## Instructions to follow
Each line of the entries below that holds "weighted" is needed, copied in full.

= Beginning of Section =

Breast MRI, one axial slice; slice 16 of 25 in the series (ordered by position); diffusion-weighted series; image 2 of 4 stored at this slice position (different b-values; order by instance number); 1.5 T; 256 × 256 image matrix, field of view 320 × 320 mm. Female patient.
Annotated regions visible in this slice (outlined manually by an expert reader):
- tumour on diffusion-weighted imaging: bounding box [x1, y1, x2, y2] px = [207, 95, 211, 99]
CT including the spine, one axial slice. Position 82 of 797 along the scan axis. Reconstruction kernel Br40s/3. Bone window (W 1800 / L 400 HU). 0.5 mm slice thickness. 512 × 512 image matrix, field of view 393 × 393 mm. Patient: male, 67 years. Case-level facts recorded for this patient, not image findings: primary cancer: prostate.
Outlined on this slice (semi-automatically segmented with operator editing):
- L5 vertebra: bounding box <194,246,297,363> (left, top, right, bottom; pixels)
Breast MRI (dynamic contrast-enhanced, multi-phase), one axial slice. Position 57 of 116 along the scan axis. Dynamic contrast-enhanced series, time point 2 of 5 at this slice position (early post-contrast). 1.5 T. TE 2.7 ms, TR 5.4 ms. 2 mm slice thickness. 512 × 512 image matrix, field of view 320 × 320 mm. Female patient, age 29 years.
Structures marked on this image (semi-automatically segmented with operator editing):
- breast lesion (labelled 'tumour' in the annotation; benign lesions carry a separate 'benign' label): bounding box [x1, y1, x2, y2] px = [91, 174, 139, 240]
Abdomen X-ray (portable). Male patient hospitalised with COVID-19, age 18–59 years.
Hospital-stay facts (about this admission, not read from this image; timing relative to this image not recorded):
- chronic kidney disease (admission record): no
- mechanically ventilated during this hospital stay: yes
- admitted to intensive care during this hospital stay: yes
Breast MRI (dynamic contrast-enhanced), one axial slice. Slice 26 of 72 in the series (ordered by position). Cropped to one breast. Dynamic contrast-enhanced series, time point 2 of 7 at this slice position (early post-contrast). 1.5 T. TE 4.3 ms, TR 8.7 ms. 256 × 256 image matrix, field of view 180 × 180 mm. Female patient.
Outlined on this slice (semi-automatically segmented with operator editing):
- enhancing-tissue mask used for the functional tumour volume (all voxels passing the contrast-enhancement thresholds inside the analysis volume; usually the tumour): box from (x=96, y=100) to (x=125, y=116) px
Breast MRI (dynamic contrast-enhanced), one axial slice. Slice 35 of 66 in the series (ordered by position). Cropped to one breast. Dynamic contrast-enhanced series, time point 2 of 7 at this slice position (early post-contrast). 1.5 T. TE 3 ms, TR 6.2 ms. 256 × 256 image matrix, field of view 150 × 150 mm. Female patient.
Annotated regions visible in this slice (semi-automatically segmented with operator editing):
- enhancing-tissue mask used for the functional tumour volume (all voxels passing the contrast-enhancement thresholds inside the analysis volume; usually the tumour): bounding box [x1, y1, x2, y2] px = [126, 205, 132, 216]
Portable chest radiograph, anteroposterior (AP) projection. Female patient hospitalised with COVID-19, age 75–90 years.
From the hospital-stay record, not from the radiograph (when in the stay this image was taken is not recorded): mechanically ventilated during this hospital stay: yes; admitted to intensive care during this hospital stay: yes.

= End of Section =

## Final answer
Breast MRI, one axial slice; slice 16 of 25 in the series (ordered by position); diffusion-weighted series; image 2 of 4 stored at this slice position (different b-values; order by instance number); 1.5 T; 256 × 256 image matrix, field of view 320 × 320 mm. Female patient.
- tumour on diffusion-weighted imaging: bounding box [x1, y1, x2, y2] px = [207, 95, 211, 99]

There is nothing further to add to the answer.